In poker, a dead man’s hand is a two-pair poker hand, namely Aces and Eights. Legend has it that this was the poker hand (two aces, two eights, and a queen) Wild Bill Hickok was holding when he was shot dead in Deadwood, South Dakota. It has also been said to be simply aces and eights with the kicker not mattering.
Wild Bil Hickok was one of the most legendary characters in the American West and his death has lived on for years in popular culture. He was a well-known gambler, enjoying poker, while also being better known as a Civil War soldier, US Marshall and all around gunman. His gun fighting is the stuff of legend as he is rumored to have killed many famous gunmen in gun fights. Although some say that he only managed to kill six or seven people. Either way, his legend has grown and the poker hand he was holding at the time of his death only add to his mystique.
This has never been confirmed, but the 1926 book Wild Bill Hickok: The Prince of Pistoleers by Frank Wilstach was the first place to put this information out there and the legend has only grown since then. There is some doubt to this as the book didn’t come out until close to 50 years after his death.
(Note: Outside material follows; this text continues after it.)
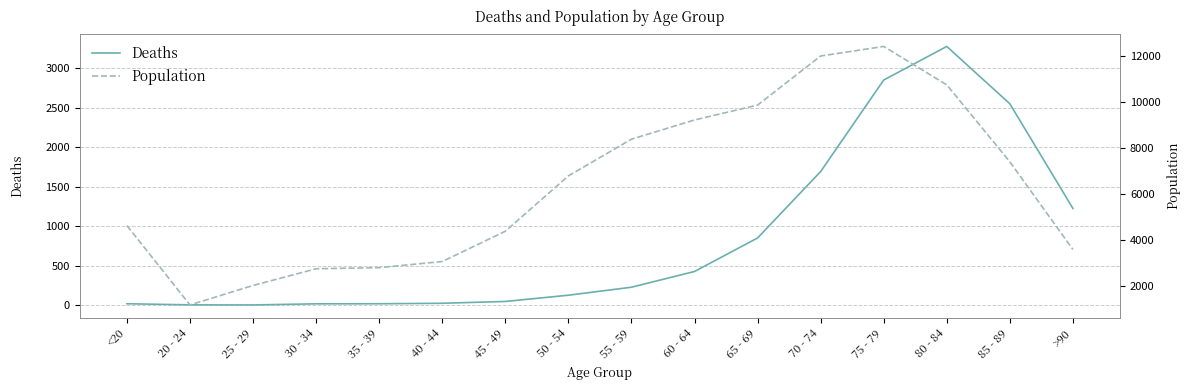

What is the approximate value of Deaths at 85 - 89, to the nearest 10?

2550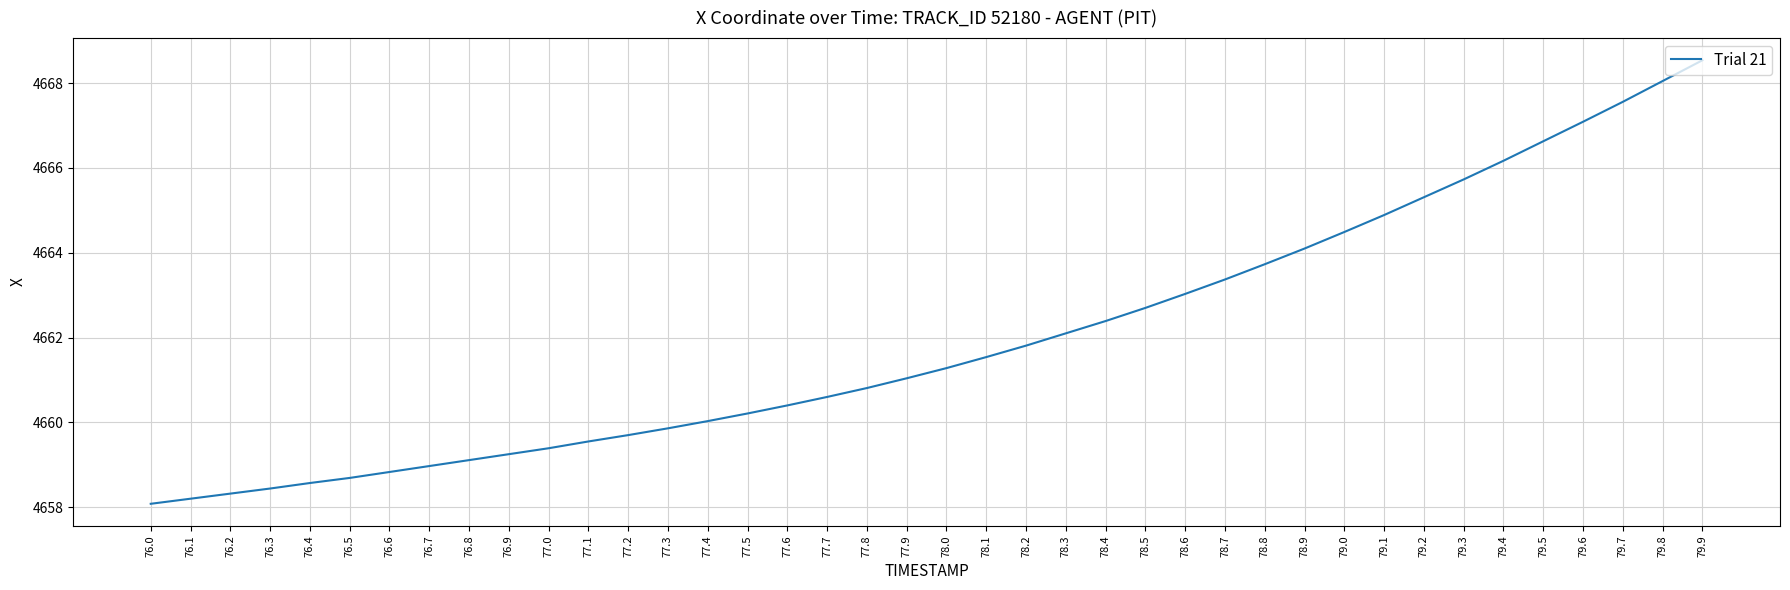

What is the ratio of the value at 77.6 to the value at 76.5?

1.0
The cards have grown in legend as his shooting at the hands of the coward Jack McCall on August 2, 1876, in Nuttal & Mann’s Saloon at Deadwood has been immortalized in film and television.
They’ve been making movies about him since 1923, a silent film, and continue to make them today as he’s been played by famous actors from Gary Cooper to Roy Rogers to Jeff Bridges. One of the most beloved portrayals and accounts of his death took place on the HBO series Deadwood where he was played by Keith Carradine.
Some say that all five cards were black, others that the fifth card (the kicker) was a ten, not a queen. The cards were allegedly retrieved after the shooting by a man named Neil Christy who would later give them to his son. The cards, according to his account, were the ace of diamonds, ace of clubs; two black eights and the queen of hearts.
This term is also used for a hand that is very good, but not a winner. It’s earliest mention was in a 1903 Encyclopaedia of Superstitions, Folklore, and the Occult Sciences where they referred to the dead man’s hand as Jacks and Sevens.
Whether the Aces and Eights were in Wild Bill’s hand or not is unimportant now as the hand has grown into a life of it’s own. It’s been used by TNA Wrestling for the moniker of one of their top heel groups, Aces and Eights, a collection of bad guy wrestlers who acted like they were on Sons of Anarchy. It’s also been used by the Homicide division in Las Vegas, the LAPD CRASH squad and others as their insignia.